> PROBLEM REQUIREMENTS: When a line in the records includes the string "Jakarta", it goes into the tally; report that tally alone.

[[ DATA RECORDS open ]]

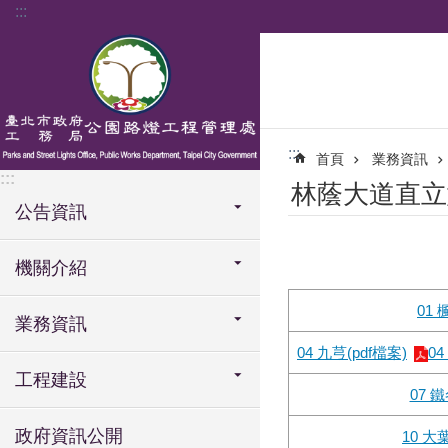
:::
跳到主要內容區塊
:::
首頁
業務資訊
:::
林蔭大道直立
公告資訊
機關介紹
01 
業務資訊
04 九芎(pdf檔案)
0
工程建設
07 鐵
政府資訊公開
10 大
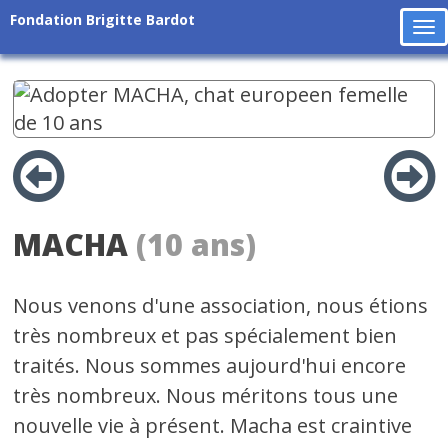
Fondation Brigitte Bardot
To
na
MACHA
(10 ans)
Nous venons d'une association, nous étions
très nombreux et pas spécialement bien
traités. Nous sommes aujourd'hui encore
très nombreux. Nous méritons tous une
nouvelle vie à présent. Macha est craintive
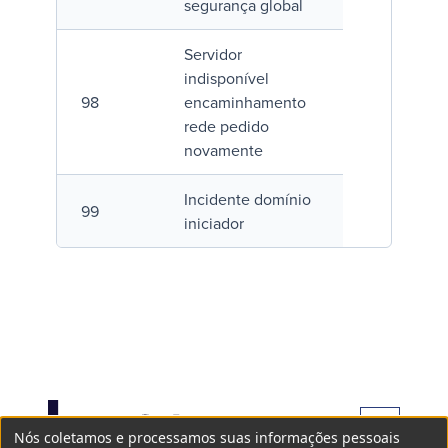
segurança global
Servidor
indisponível
98
encaminhamento
rede pedido
novamente
Incidente domínio
99
iniciador
Nós coletamos e processamos suas informações pessoais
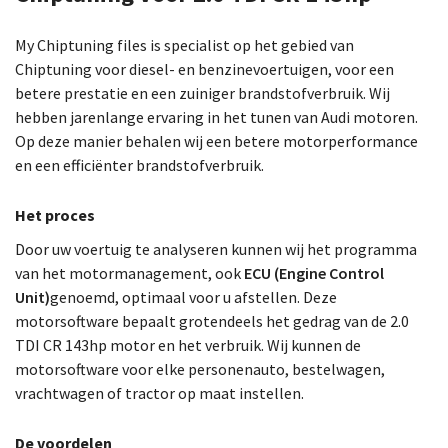
My Chiptuning files is specialist op het gebied van
Chiptuning voor diesel- en benzinevoertuigen, voor een
betere prestatie en een zuiniger brandstofverbruik. Wij
hebben jarenlange ervaring in het tunen van Audi motoren.
Op deze manier behalen wij een betere motorperformance
en een efficiënter brandstofverbruik.
Het proces
Door uw voertuig te analyseren kunnen wij het programma
van het motormanagement, ook
ECU (Engine Control
Unit)
genoemd, optimaal voor u afstellen. Deze
motorsoftware bepaalt grotendeels het gedrag van de 2.0
TDI CR 143hp motor en het verbruik. Wij kunnen de
motorsoftware voor elke personenauto, bestelwagen,
vrachtwagen of tractor op maat instellen.
De voordelen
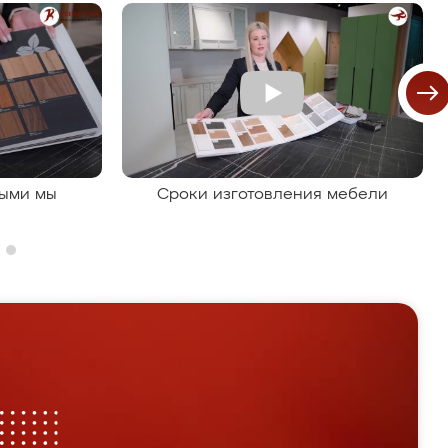
рыми мы
Сроки изготовления мебели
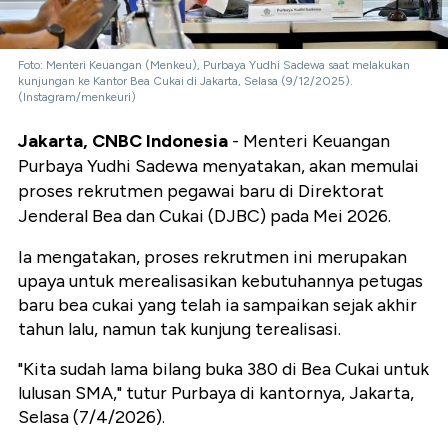
Foto: Menteri Keuangan (Menkeu), Purbaya Yudhi Sadewa saat melakukan
kunjungan ke Kantor Bea Cukai di Jakarta, Selasa (9/12/2025).
(Instagram/menkeuri)
Jakarta, CNBC Indonesia
- Menteri Keuangan
Purbaya Yudhi Sadewa menyatakan, akan memulai
proses rekrutmen pegawai baru di Direktorat
Jenderal Bea dan Cukai (DJBC) pada Mei 2026.
Ia mengatakan, proses rekrutmen ini merupakan
upaya untuk merealisasikan kebutuhannya petugas
baru bea cukai yang telah ia sampaikan sejak akhir
tahun lalu, namun tak kunjung terealisasi.
"Kita sudah lama bilang buka 380 di Bea Cukai untuk
lulusan SMA," tutur Purbaya di kantornya, Jakarta,
Selasa (7/4/2026).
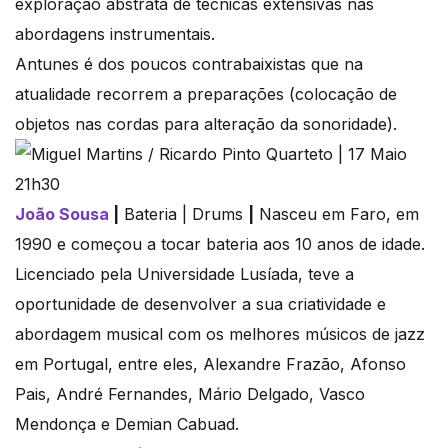
exploração abstrata de técnicas extensivas nas
abordagens instrumentais.
Antunes é dos poucos contrabaixistas que na
atualidade recorrem a preparações (colocação de
objetos nas cordas para alteração da sonoridade).
João Sousa
|
Bateria | Drums
|
Nasceu em Faro, em
1990 e começou a tocar bateria aos 10 anos de idade.
Licenciado pela Universidade Lusíada, teve a
oportunidade de desenvolver a sua criatividade e
abordagem musical com os melhores músicos de jazz
em Portugal, entre eles, Alexandre Frazão, Afonso
Pais, André Fernandes, Mário Delgado, Vasco
Mendonça e Demian Cabuad.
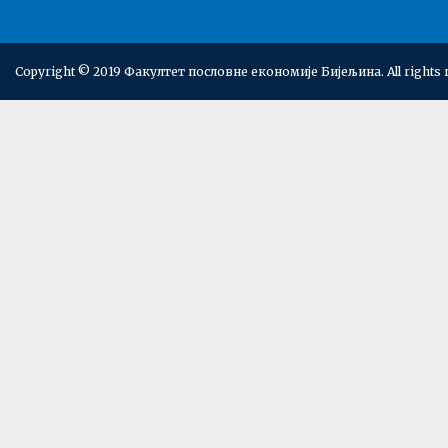
Copyright © 2019 Факултет пословне економије Бијељина. All rights 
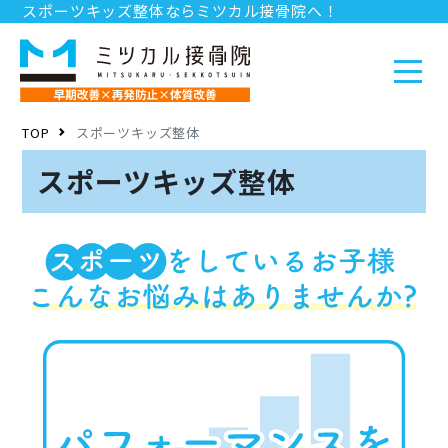
スポーツキッズ整体ならミツカル接骨院へ！
お問い合わせ
求人情報
店舗情報
TOP
スポーツキッズ整体
スポーツキッズ整体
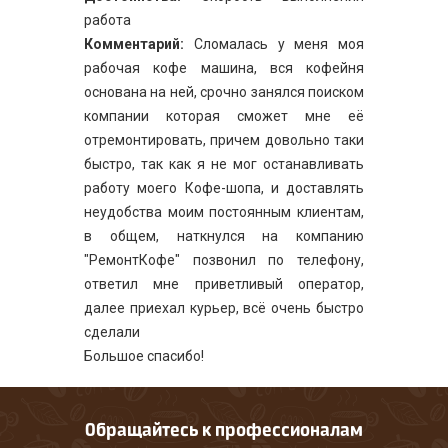
работа
Комментарий:
Сломалась у меня моя
рабочая кофе машина, вся кофейня
основана на ней, срочно занялся поиском
компании которая сможет мне её
отремонтировать, причем довольно таки
быстро, так как я не мог останавливать
работу моего Кофе-шопа, и доставлять
неудобства моим постоянным клиентам,
в общем, наткнулся на компанию
"РемонтКофе" позвонил по телефону,
ответил мне приветливый оператор,
далее приехал курьер, всё очень быстро
сделали
Большое спасибо!
Обращайтесь к профессионалам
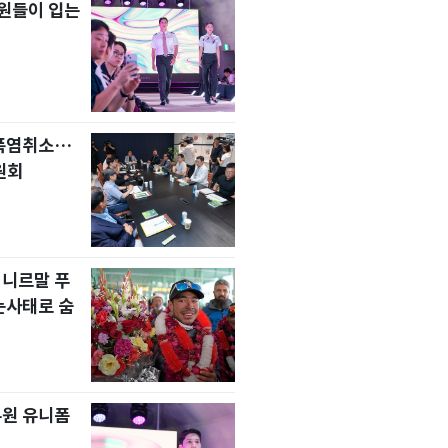
원들이 입는
 폭염취소…
원회
 니르말 푸
눈사태로 숨
무원 유니폼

[[ DATA RECORDS closed ]]

> RESULT OF THE EXERCISE: 3